İsmail Erten, ülkesine sevdalı bir insan, Hem ilkokul, hem Ortaokul, hem de lisede binlerce öğrenci yetiştirdi. Herkes bir an önce emekli olmayı beklerken, O yaş haddi dolana kadar öğrencilerinden ayrılmadı. Şu anda ÇYDD Balıkesir Şube Başkanı. ADD ve YKKD ve BAÇEV üyesi. Memleketini daha iyiye, daha güzele götürmek için savaş veriyor. Aydınlanma yolunda yıllarca mücadele veren Erten, hala Kardelenleri ülkeye kazandırmak için çaba harcıyor.
Röportaj: Hilmi Duyar
İsmail Erten kimdir bize anlatır mısınız?
Doğumum, 1949 mu 1950’mi belli değil. İlkokulu bitirdikten sonra, Isparta Gönen Öğretmen Okulu’nu kazanarak kayıt yaptırdım. Mezun olduğum zaman 16 yaşındaydım. Küçük yaşta yazdırmışlar. Mahkeme kararı ile yaşımı büyüttürüp öğretmenliğe başladım. 45 yıl öğretmenlik yaptım. Yaş haddinden emekliye ayrıldım. Balıkesir Çağdaş Yaşamı Destekleme Derneği (ÇYDD) Başkanıyım, Balıkesir Çağdaş Eğitim Vakfı’nın kurucu üyesiyim. Yeni Kuşak Köy Enstitülüler Derneği (YKKD) kurucu üyesiyim ve Atatürkçü Düşünce Derneği (ADD) üyesiyim.
Öğretmenliğe 45 yıl emek verdiniz çok mu seviyorsunuz?
Köyümde yoksul bir ailenin çocuğu iken, Gönen Öğretmen Okulu’nda okumayı öğrendim, insan olmayı öğrendim, topluma yararlı bir insan olarak mezun oldum. İlk atanma yerim Denizli’ydi. Denizli’nin köylerine gittim, köylerde 12 yıl çalıştım. Balıkesir’e sürgün olarak geldim. Kepsut’ta, Balya’da, Edremit’te, görev yaptım. Balıkesir’e tayinim çıktıktan sonra, eski adıyla Necati Yüksek Öğretmen okulu, şimdiki adıyla Necatibey Eğitim Fakültesi’nin akşam bölümünü bitirdim. Yüksekokulu bitirmemin ardından, 1979 yılında Balıkesir Lisesi’nin akşam bölümünde görev yapmaya baladım. Daha sonra gündüz bölümünde öğrencilerimle buluştum. Kısacası 1968 yılı eylül ayından 2015 yılı şubat ayına kadar öğretmen olarak ülkeme hizmet ettim, yaş sınırından emekli oldum. Yaş sınırı olmasaydı hala çalışırdım. Çünkü ben yoksul bir köylü çocuğu idim. Devlet beni yatılı okuttu, her türlü olanağı sundu, bütün ihtiyaçlarımı karşıladı hiç yoktan var etti ve öğretmen olarak bu günlere geldim. Ülkeme borçluyum bunları. Onun için de bu borcumu ödemeye çalışıyorum.

* * * * *

Nasıl Yapılır: Yukarıdaki İsmail Erten röportajında "Doğumum, 1949 mu" sözleriyle başlayıp "çok mu seviyorsunuz?" sözlerine kadar süren bölümü hiçbir değişiklik yapmadan yazın.

* * * * *

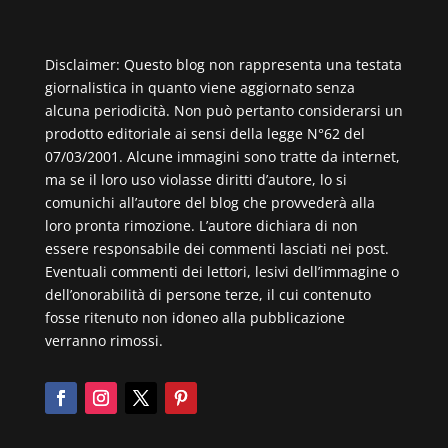
Disclaimer: Questo blog non rappresenta una testata
giornalistica in quanto viene aggiornato senza
alcuna periodicità. Non può pertanto considerarsi un
prodotto editoriale ai sensi della legge N°62 del
07/03/2001. Alcune immagini sono tratte da internet,
ma se il loro uso violasse diritti d’autore, lo si
comunichi all’autore del blog che provvederà alla
loro pronta rimozione. L’autore dichiara di non
essere responsabile dei commenti lasciati nei post.
Eventuali commenti dei lettori, lesivi dell’immagine o
dell’onorabilità di persone terze, il cui contenuto
fosse ritenuto non idoneo alla pubblicazione
verranno rimossi.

* * * * *

Alıştırma Sonucu:
Doğumum, 1949 mu 1950’mi belli değil. İlkokulu bitirdikten sonra, Isparta Gönen Öğretmen Okulu’nu kazanarak kayıt yaptırdım. Mezun olduğum zaman 16 yaşındaydım. Küçük yaşta yazdırmışlar. Mahkeme kararı ile yaşımı büyüttürüp öğretmenliğe başladım. 45 yıl öğretmenlik yaptım. Yaş haddinden emekliye ayrıldım. Balıkesir Çağdaş Yaşamı Destekleme Derneği (ÇYDD) Başkanıyım, Balıkesir Çağdaş Eğitim Vakfı’nın kurucu üyesiyim. Yeni Kuşak Köy Enstitülüler Derneği (YKKD) kurucu üyesiyim ve Atatürkçü Düşünce Derneği (ADD) üyesiyim.
Öğretmenliğe 45 yıl emek verdiniz çok mu seviyorsunuz?